Graham Milne shared memories of taking the College Rugby team to an international universities rugby tournament in Bilbao, Spain. He talks about the journey there by bus, feeling lost once they got there, beating the English team in the first round, and the feeling of coming third in the tournament. He also talks about how things have changed at the university since his time there, and the importance of taking advantage of the social aspects of university as well as the educational benefits.
0.00 Start of the interview
0.20 Didn’t initially want to do Civil Engineering. Wanted to do Architecture at Dundee University. Dad owned GMB. Failed first year of his degree and did a Higher National Diploma in Civil Engineering instead
1.10 Great honour to be picked by peers to be captain of the rugby team. Great responsibility too – need good attitude, discipline. Wouldn’t see himself as the best player, but had other skills – leadership for example.
4.20 He received a letter from Spain looking for teams to promote rugby in the Basque area of Spain through a tournament. The application he put forward was a little embellished. But to his surprise the team was selected. Initial doubts - didn’t know how they would get there – didn’t think they could do the country credit. Had to try to get funding to travel, but accommodation, food etc would be supplied by Bilbao University. Managed to get the funding but it was a very hard task – some of it came from the College, but most of it was raised externally. They took the Bus to England, cross English Channel, then to Spain via Stagecoach. Train to Arun [???] station. Left there on their own in the middle of nowhere not sure if there would be another train to get where they needed to go. Managed to then catch a train to Bilbao, but they had no-one able to speak Spanish and there was no-one to meet them there in Bilbao. They were afraid of armed police walking around the town due to threat of terrorism (Basque separatists). They felt lost, he “nearly had a mutiny” from the team (i.e. people threatening to go home and not take part). But someone managed to phone University of Bilbao and a bus was arranged to their accommodation.
9.20 First game against England (Salford Uni), and Scotland won. Their opponents had a more professional set up (coach, medics, better equipment etc), but were over-confident, and had gone out the night before, so they were not in good shape for the match. Dundee “took them apart”.
11.20 He feels his team had great camaraderie, team spirit. Great feeling to win Bronze medal. Only sadness is that some players that he had promised would get a game, decided after that first match that they were not good enough and opted out of playing, choosing instead to cheer from the sidelines. He regrets they didn’t get the experience of playing in the tournament.
13.20 He didn’t stay in college accommodation, but stayed at home in Dundee, and had the benefits of that. He managed to see the College’s accommodation, and, compared with what his children have experienced at university, thinks there is a big improvement in what is provided now.
15.10 College / Uni is all new for students, and next steps are work, then rising in your profession, for example, taking part in professional organisations (like the Chartered Institute of Civil Engineers). Planning is important – plan to get where you want to go, encourage others to join your profession.

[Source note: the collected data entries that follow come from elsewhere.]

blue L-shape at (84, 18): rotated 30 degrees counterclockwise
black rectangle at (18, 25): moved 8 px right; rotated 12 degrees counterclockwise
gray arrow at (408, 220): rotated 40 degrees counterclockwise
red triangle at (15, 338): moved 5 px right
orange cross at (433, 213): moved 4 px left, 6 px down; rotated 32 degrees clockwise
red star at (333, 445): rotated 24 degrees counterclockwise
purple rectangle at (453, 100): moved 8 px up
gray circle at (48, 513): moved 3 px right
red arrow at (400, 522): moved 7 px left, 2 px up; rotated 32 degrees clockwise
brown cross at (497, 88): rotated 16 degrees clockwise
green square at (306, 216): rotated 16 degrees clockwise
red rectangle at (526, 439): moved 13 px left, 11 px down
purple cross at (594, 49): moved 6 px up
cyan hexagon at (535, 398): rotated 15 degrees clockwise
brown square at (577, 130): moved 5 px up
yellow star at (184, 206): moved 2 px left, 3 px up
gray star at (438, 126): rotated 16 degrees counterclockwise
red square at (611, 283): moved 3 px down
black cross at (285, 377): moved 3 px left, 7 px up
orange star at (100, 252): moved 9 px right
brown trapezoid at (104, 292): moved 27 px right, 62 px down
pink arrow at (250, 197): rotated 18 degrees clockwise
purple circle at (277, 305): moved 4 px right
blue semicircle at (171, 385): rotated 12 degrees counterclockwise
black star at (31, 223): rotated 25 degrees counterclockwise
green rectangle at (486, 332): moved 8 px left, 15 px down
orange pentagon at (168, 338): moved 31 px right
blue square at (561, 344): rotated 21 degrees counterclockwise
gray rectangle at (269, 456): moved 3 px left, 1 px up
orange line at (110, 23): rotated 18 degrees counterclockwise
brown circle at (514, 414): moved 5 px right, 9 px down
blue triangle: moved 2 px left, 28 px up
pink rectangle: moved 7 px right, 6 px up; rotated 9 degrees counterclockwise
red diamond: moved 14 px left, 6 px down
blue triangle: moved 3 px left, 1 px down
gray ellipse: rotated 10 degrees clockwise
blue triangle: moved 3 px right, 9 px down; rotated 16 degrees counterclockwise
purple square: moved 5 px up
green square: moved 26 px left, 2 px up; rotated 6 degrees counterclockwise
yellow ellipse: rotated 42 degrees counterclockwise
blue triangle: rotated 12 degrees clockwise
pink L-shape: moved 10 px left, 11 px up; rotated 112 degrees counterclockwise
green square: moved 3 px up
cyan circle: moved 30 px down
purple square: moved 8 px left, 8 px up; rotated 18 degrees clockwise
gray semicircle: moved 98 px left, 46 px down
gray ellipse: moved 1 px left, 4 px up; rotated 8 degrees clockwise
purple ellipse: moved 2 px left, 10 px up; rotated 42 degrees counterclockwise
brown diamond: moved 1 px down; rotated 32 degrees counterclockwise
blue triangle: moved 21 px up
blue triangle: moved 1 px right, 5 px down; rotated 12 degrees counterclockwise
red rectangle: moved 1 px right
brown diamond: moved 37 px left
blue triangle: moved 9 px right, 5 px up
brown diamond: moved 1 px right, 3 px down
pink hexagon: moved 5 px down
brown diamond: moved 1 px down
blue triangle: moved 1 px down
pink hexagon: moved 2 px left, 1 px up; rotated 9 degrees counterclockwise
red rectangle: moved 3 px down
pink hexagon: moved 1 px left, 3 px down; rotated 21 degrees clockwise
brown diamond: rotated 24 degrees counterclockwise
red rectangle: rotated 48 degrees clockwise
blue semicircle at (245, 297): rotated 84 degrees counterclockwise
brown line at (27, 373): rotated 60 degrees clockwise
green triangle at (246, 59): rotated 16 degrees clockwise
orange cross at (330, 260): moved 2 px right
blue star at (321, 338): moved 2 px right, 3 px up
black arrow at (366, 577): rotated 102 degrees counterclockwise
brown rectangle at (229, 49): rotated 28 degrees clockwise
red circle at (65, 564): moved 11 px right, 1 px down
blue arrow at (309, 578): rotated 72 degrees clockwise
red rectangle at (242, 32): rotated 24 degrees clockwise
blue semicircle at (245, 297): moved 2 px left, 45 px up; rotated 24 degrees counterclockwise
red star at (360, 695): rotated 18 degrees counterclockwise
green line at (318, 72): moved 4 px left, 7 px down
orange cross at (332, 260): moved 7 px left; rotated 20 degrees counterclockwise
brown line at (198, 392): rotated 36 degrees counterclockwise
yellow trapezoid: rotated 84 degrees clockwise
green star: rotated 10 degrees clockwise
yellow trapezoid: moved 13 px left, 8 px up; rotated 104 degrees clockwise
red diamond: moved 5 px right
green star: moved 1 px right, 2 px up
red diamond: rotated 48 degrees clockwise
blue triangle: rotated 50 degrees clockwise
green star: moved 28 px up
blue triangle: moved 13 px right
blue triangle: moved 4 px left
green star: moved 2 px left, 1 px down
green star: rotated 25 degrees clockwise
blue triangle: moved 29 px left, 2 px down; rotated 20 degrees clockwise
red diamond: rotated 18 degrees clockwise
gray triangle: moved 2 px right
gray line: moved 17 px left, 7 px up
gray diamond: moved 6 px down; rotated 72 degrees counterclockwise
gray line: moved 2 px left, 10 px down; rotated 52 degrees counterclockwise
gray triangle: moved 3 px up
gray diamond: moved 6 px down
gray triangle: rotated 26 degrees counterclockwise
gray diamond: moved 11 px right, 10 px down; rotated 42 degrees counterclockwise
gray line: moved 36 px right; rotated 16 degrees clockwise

He is a STEM Ambassador (Bridges to Schools) – and has shown school pupils how to build suspension bridges, and conduct disaster recovery exercises. Make sure you contribute to your profession.
19.05 He remembers the whole experience was one of enjoyment. Take advantage of the social aspect as well as the educational one, so join a society or a club that will introduce you to your circle of friends for the next few years. This also applies when you get into the world of work or moving to a new area – it’s all new, and joining a club helps you get into that new environment.